这本书很多人向我推荐,因为它解决了很多创作者起步时的一个核心问题:拖延。

通过凝炼但又深刻的表达,直击人心但又鼓动人心的笔触,优雅但又很接地气的口吻,作者将我们创作过程中的最大敌人——自我内心的抗阻——全方位地进行了剖析,并且给出了让人心头一震的解决办法:停止做一个三天打鱼两天晒网的业余爱好者,而是要向专业人士学习,无情地霸占自己固定的时间,心无旁骛地磨练自己的手艺;或者起码要像一个勤勉的上班族一样,按时打卡,风雨无阻,就算人在心不在,就算摸鱼,也要有个摸鱼的样子,这样灵感女神才能相对稳定地降落在我们头顶,而不是像占卜求雨一样偶尔灵验一次。如果这些都做不到,那就别怨天尤人了,连别人摸鱼的时间都腾不出,还奢望能创作出什么出彩的作品。

想起之前一本书the art and business of writing online的作者nicolas cole说的一句话:每周写一篇文章,坚持六个月,然后我们再来谈别的。

没有稳定的输出,其他都是空谈。

创作,是一场持久战。
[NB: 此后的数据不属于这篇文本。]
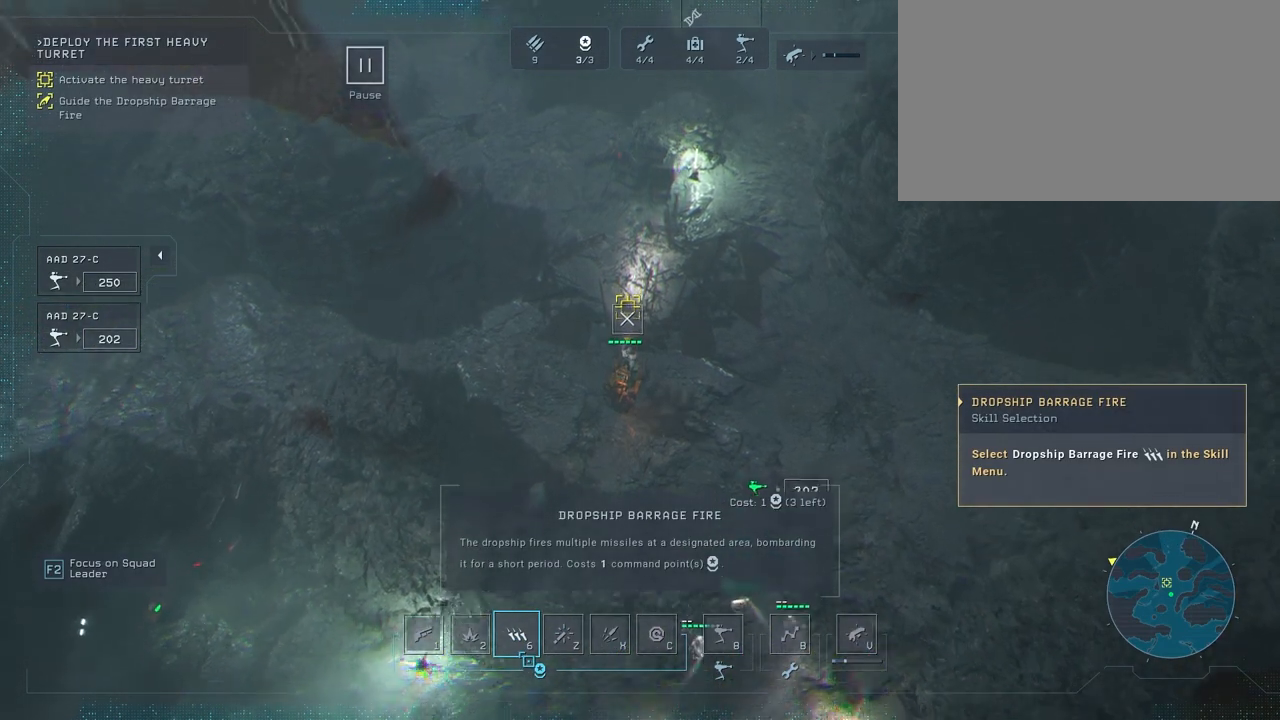
{"keys": ["w"], "mouse": [], "mouse_move": "still", "events": [[167, "w", "up"], [367, "w", "down"]]}
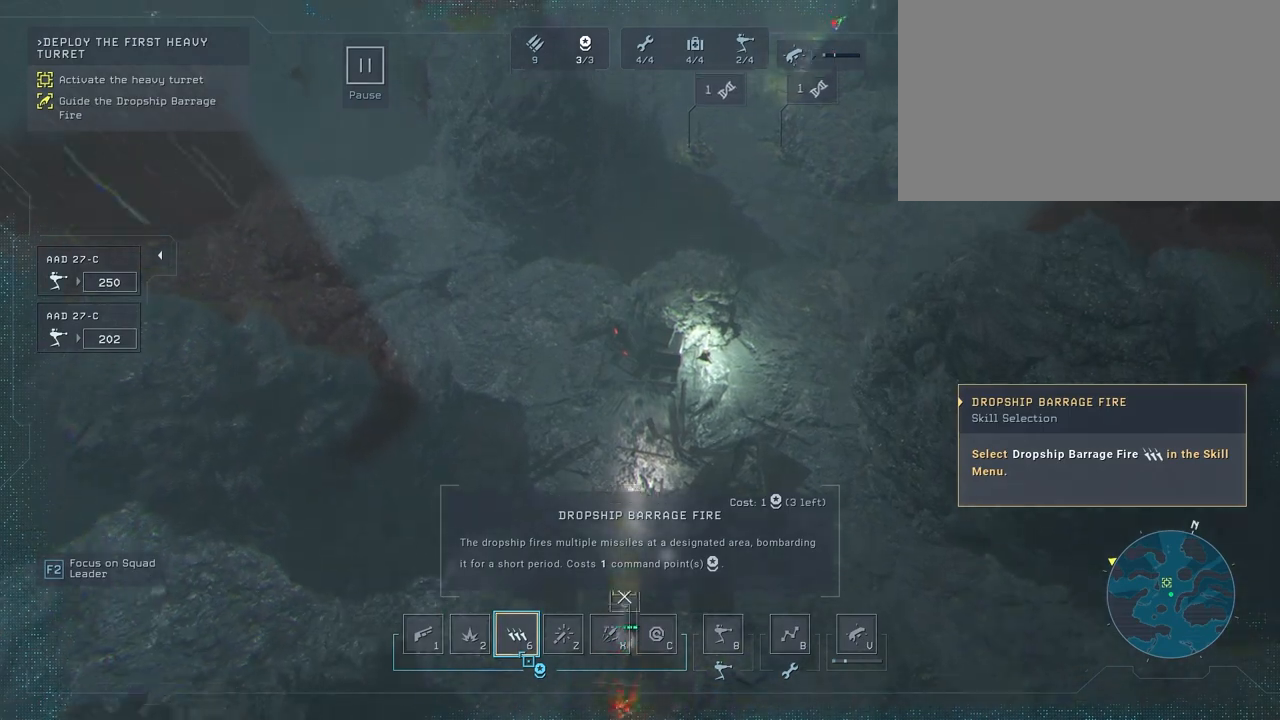
{"keys": [], "mouse": [], "mouse_move": "still", "events": [[433, "w", "up"]]}
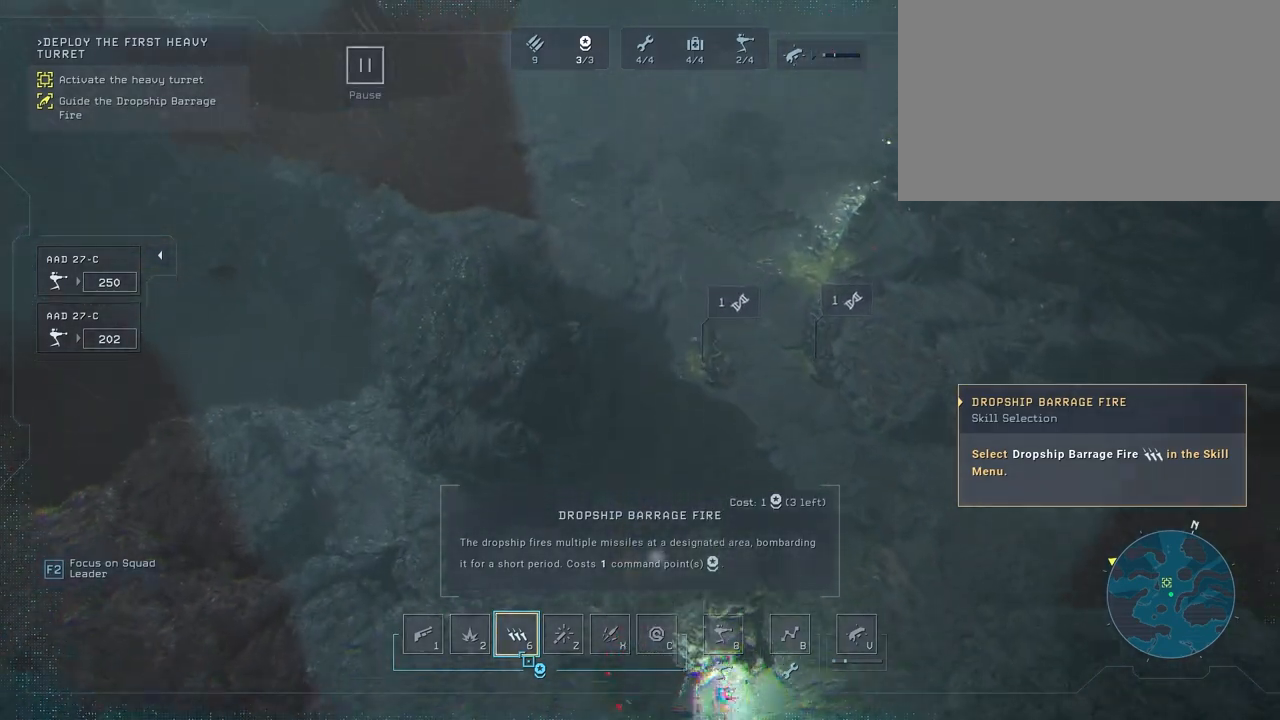
{"keys": ["w"], "mouse": [], "mouse_move": "still", "events": [[383, "w", "down"]]}
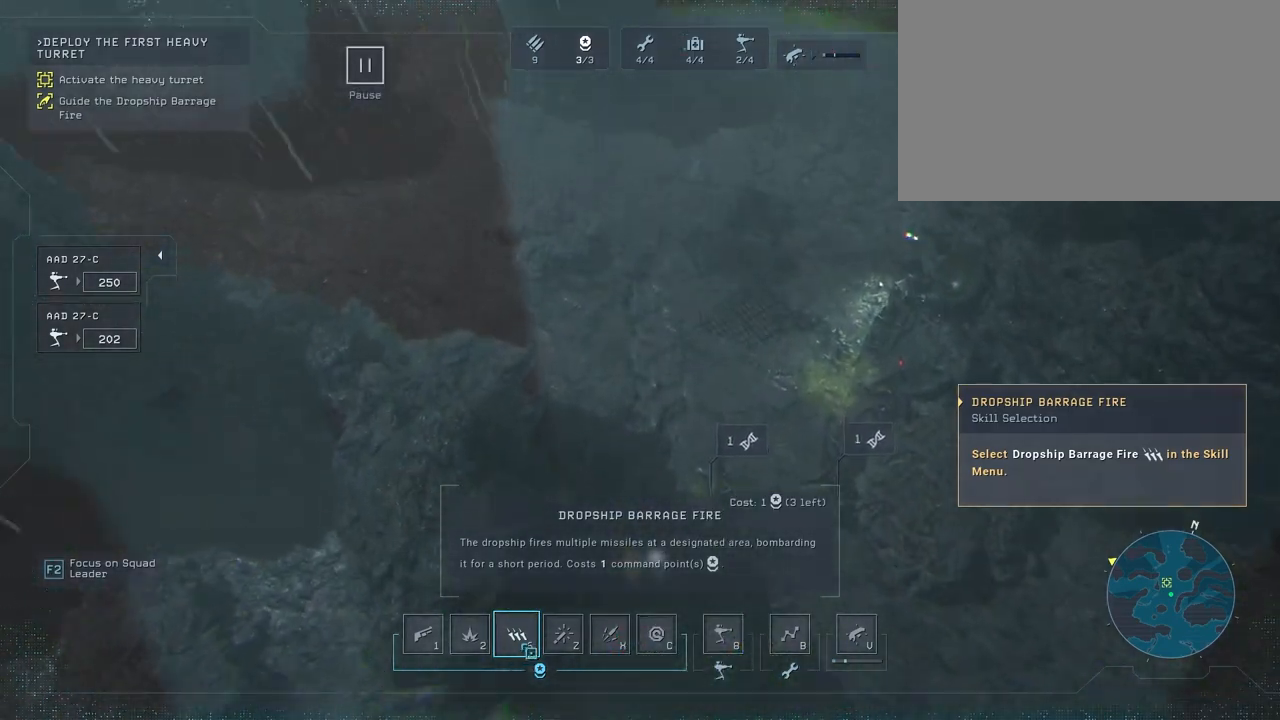
{"keys": ["a"], "mouse": [], "mouse_move": "still", "events": [[67, "w", "up"], [283, "a", "down"]]}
坚持得足够久,不大可能白费;但坚持不了多久,那绝对是炮灰。

不过最重要的,还是就地开始。

立刻,马上。

《The War of Art》读后感(二):做专家是光荣的

1.很有力量的一本书。

语气有力

非虚构写作,作者的语气很重要。内容的权威感来自语气的笃定。木心《文学回忆录》是榜样。本书风格简洁有力。

思想也有力

如何写作?答:克服阻力,成为专家。

2.阻力

阻力是一种自然力量,如同重力。阻力让人恐惧、焦虑、拖延,吃尽苦头。到头来还不知道阻力的存在。

阻力狡猾,有时化妆成理性的声音。

阻力让我们成为受害者,乞讨同情,而不成为强者,夺取胜利。

阻力让我们寻求医治,而我们压根没有病。

阻力像是寄生虫,用我们自己的力量反抗我们自身。

阻力利用我们的亲人胁迫我们。让我们找不合适的配偶。

阻力让人狭隘,成为迷信者。

阻力的目的是让人一事无成,让人精神死亡。

3.专家

专家精神成熟,虽无法消除阻力,但是可以适应,并交付成果。

对专家来说,工作第一。所以专家不找麻烦,麻烦妨碍工作。

专家不在乎结果,只专注于工作。成功只是副产品。

专家不吹嘘自己,重要的是工作。

专家不是业余爱好者。业余者并不真的爱某件事,叶公好龙而已。专家才是真爱。

专家有职业伦理:他们每天准时出现,不管自己心情如何。他们做自己该做的事。他们接受报酬,不免费工作。不会把自己的工作看得很神秘或高尚。他们有技术。

专家在真实的世界中解决真实的问题,得到真实的赞美或批评。

专家有耐心,有秩序,不接受借口,也不为自己找借口。

专家是网飞所说的成年人。

专家只关注工作,不关注自己。他不怕自己丢面子。他会用尽一切手段,取得胜利。

专家保持主权,不被欲望操纵,他能控制自己的情绪。

总而言之,专家是好莱坞电影中的硬汉,令人向往。

3.如何成为专家?

求助于更高的力量。对作家来讲,这力量就是缪斯、文曲星、真正的自我、神。

向神明祈祷和献祭。

创作是永恒与时间的交流,神与人交融。

作者的其他几本书与此类似。没有这本清晰有力。

给我的启示是:

1.要成为一个专家。这是荣耀的。

2.看到了自助书籍的一种新写法。简洁有力。

《The War of Art》读后感(三):FEAR

节选

Resistance feeds on fear. We experience Resistance as fear. But fear of what?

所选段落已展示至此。